Kekhawatiran Ustaz Derry Sulaiman atas Penangkapan Kembali Ammar Zoni
Ustaz Derry Sulaiman, seorang pendakwah ternama, mengungkapkan rasa kaget dan kekecewaannya ketika mendengar kabar penangkapan kembali Ammar Zoni terkait kasus narkotika. Ini merupakan kali keempat bagi aktor yang pernah menjadi suami Irish Bella tersebut terlibat dalam masalah hukum serupa.
Menurut Ustaz Derry, awalnya ia tidak percaya dengan berita tersebut dan bahkan mengira itu adalah hoaks. “Lemas aku, Kak. Aku pikir hoaks,” ujarnya saat diwawancarai secara virtual pada Kamis (9/10/2025).
Keterkejutan Ustaz Derry sangat beralasan karena ia memegang janji Ammar Zoni yang menyatakan akan bebas pada bulan Desember 2025 dan berniat untuk bertaubat sepenuhnya. “Aku pikir bulan depan kan mau keluar Desember, kan. Kan kata Ammar begitu waktu ketemu aku dulu itu. ‘Desember, insyaallah Ustaz, doakan aku mau selesai Desember’,” tambahnya.

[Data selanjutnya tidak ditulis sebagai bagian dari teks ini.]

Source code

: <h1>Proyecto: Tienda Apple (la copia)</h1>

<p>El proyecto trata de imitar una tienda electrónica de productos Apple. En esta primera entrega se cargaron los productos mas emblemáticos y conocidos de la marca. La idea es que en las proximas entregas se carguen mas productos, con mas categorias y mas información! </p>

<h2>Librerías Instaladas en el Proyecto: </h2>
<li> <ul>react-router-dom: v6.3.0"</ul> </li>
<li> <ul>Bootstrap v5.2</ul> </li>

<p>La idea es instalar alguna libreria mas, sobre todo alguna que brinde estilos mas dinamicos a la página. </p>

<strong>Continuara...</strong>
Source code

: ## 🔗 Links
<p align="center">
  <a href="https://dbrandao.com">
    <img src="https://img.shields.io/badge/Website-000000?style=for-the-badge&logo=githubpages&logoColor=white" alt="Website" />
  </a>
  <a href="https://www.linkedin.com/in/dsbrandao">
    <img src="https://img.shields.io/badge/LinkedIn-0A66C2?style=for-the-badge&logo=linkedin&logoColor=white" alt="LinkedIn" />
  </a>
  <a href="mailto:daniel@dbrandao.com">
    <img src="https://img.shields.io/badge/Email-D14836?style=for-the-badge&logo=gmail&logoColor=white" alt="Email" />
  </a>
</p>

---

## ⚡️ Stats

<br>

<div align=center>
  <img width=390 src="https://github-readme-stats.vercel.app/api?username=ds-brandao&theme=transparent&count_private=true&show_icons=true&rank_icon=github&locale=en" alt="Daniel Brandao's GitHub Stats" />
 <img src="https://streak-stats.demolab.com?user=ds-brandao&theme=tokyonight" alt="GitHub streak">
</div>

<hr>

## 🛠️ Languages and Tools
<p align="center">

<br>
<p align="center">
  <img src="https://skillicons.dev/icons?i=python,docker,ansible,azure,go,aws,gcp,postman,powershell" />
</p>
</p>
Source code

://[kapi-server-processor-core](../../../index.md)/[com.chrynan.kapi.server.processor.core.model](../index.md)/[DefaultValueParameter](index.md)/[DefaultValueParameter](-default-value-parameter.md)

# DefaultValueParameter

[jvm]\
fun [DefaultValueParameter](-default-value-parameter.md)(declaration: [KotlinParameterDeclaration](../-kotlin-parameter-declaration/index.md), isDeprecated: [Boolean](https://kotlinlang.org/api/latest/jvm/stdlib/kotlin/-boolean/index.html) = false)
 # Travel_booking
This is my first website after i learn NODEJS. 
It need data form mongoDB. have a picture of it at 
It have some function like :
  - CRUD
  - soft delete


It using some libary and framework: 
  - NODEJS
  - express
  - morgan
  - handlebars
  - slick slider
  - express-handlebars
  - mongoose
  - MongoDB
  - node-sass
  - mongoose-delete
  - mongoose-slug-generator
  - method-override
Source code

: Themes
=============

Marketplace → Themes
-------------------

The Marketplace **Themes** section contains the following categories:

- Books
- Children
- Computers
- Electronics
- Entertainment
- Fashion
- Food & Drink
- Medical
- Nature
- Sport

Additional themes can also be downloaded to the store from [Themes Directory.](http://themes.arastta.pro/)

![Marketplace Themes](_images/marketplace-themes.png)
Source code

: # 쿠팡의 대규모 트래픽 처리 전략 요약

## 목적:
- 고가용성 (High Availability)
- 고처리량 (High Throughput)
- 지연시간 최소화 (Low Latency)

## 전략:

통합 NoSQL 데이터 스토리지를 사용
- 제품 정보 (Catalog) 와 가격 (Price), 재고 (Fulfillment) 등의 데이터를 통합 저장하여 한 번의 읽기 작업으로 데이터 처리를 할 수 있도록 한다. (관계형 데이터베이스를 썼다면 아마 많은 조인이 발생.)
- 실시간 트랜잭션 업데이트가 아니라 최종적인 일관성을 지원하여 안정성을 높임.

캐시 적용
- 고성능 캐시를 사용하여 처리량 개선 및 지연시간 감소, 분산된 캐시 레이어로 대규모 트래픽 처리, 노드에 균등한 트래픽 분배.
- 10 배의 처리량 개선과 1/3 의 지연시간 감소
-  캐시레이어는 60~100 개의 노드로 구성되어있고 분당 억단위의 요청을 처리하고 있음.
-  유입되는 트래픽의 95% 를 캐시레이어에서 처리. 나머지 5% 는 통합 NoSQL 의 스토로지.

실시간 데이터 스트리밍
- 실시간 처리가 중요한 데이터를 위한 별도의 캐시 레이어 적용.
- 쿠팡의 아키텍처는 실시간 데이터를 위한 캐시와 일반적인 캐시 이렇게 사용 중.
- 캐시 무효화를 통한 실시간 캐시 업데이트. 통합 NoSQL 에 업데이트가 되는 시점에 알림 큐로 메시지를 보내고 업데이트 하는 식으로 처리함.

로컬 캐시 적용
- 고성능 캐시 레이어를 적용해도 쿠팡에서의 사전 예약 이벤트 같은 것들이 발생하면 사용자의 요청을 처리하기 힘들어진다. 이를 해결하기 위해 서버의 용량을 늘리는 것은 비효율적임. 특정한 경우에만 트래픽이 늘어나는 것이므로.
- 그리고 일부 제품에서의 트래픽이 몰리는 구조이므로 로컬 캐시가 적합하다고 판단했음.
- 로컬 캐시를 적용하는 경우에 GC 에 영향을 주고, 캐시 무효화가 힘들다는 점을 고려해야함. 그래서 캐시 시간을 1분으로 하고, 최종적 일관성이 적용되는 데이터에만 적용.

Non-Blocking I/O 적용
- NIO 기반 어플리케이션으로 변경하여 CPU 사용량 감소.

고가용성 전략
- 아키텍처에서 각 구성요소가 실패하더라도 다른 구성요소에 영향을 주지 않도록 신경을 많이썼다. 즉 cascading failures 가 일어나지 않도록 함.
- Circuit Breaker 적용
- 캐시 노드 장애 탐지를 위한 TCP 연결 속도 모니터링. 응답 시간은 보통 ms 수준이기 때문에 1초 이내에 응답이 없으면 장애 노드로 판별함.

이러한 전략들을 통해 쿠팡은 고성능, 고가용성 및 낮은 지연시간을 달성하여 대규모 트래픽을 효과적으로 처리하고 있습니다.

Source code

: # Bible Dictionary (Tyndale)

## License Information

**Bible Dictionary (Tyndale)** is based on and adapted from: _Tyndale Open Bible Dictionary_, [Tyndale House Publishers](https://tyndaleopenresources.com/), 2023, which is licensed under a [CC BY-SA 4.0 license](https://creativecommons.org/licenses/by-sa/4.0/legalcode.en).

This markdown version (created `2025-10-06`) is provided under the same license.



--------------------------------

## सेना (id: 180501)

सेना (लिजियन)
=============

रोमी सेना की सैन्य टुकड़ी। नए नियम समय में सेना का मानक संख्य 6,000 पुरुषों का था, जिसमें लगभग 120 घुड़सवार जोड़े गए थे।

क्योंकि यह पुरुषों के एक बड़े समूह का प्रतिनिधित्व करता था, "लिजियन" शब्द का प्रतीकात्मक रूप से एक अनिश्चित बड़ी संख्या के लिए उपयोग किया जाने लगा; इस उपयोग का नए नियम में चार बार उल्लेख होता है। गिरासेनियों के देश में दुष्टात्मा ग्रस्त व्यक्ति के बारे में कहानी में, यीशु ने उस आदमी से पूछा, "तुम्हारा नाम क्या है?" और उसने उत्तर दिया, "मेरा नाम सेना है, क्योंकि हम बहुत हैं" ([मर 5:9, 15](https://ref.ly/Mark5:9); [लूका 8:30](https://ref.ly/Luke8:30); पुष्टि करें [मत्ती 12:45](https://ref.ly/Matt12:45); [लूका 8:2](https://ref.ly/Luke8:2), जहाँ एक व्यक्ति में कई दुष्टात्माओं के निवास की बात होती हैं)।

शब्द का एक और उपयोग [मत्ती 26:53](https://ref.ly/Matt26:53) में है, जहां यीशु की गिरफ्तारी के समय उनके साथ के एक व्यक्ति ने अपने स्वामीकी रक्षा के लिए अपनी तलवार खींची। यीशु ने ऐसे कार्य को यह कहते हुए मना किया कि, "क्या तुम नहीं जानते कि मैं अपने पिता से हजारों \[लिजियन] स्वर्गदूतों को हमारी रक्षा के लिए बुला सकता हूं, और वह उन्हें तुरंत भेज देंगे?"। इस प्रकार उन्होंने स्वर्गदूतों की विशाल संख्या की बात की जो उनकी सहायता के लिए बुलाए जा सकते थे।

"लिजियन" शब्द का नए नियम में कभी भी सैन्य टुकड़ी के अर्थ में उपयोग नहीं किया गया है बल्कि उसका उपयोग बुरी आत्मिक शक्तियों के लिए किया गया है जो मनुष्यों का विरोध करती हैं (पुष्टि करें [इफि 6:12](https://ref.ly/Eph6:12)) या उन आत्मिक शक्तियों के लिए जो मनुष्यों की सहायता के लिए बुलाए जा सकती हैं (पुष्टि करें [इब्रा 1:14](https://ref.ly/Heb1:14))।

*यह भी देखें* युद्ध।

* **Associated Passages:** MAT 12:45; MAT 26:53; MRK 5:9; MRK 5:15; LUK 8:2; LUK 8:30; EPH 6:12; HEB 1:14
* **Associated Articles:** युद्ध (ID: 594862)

Ia juga menyatakan bahwa ia sangat kecewa karena telah menaruh harapan besar pada proses hijrah Ammar. Ustaz Derry menyaksikan sendiri keinginan Ammar untuk berubah dan menjalani hidup yang lebih baik. “Ya kecewalah. Kan waktu itu aku sudah berharap banget bilang Ammar sudah hijrah, Ammar sudah baik, Ammar pengin mau ikut dakwah,” jelasnya.
Saat ini, Ustaz Derry hanya bisa mendoakan yang terbaik bagi Ammar Zoni dan berharap ia masih diberi hidayah oleh Tuhan. “Mudah-mudahan Allah beri hidayah Ammar, itu aja,” tutupnya dengan nada pasrah.
Riwayat Hukum Ammar Zoni
Diketahui bahwa Ammar Zoni diduga terlibat dalam kasus peredaran narkotika saat menjalani masa tahanan di Rutan Salemba, Jakarta Pusat. Informasi ini didapatkan dari keterangan resmi Kejaksaan Negeri Jakarta Pusat melalui akun Instagram mereka, Rabu (8/10/2025).
Ini bukan pertama kalinya Ammar Zoni tersandung kasus narkoba. Sebelumnya, mantan suami Irish Bella ini pernah ditangkap beberapa kali. Terakhir, ia ditangkap di salah satu apartemen di kawasan BSD, Tangerang Selatan, pada 12 Desember 2023 lalu.
Barang bukti yang diamankan oleh pihak kepolisian antara lain:
* 4 paket sabu dengan berat total 4,6 gram
* 1 paket daun ganja dengan berat 1,32 gram
* 1 buah cangklong
* 1 kertas untuk konsumsi ganja
* Timbangan elektronik
* 1 unit HP
Atas kasus tersebut, Ammar Zoni awalnya dihukum 3 tahun penjara dan denda Rp 1 miliar. Namun, ia mengajukan banding dan hukumannya justru bertambah menjadi empat tahun. Sementara denda dipangkas menjadi Rp 800 juta. Jika denda tidak dibayar, maka hukuman penjara akan ditambah tiga bulan.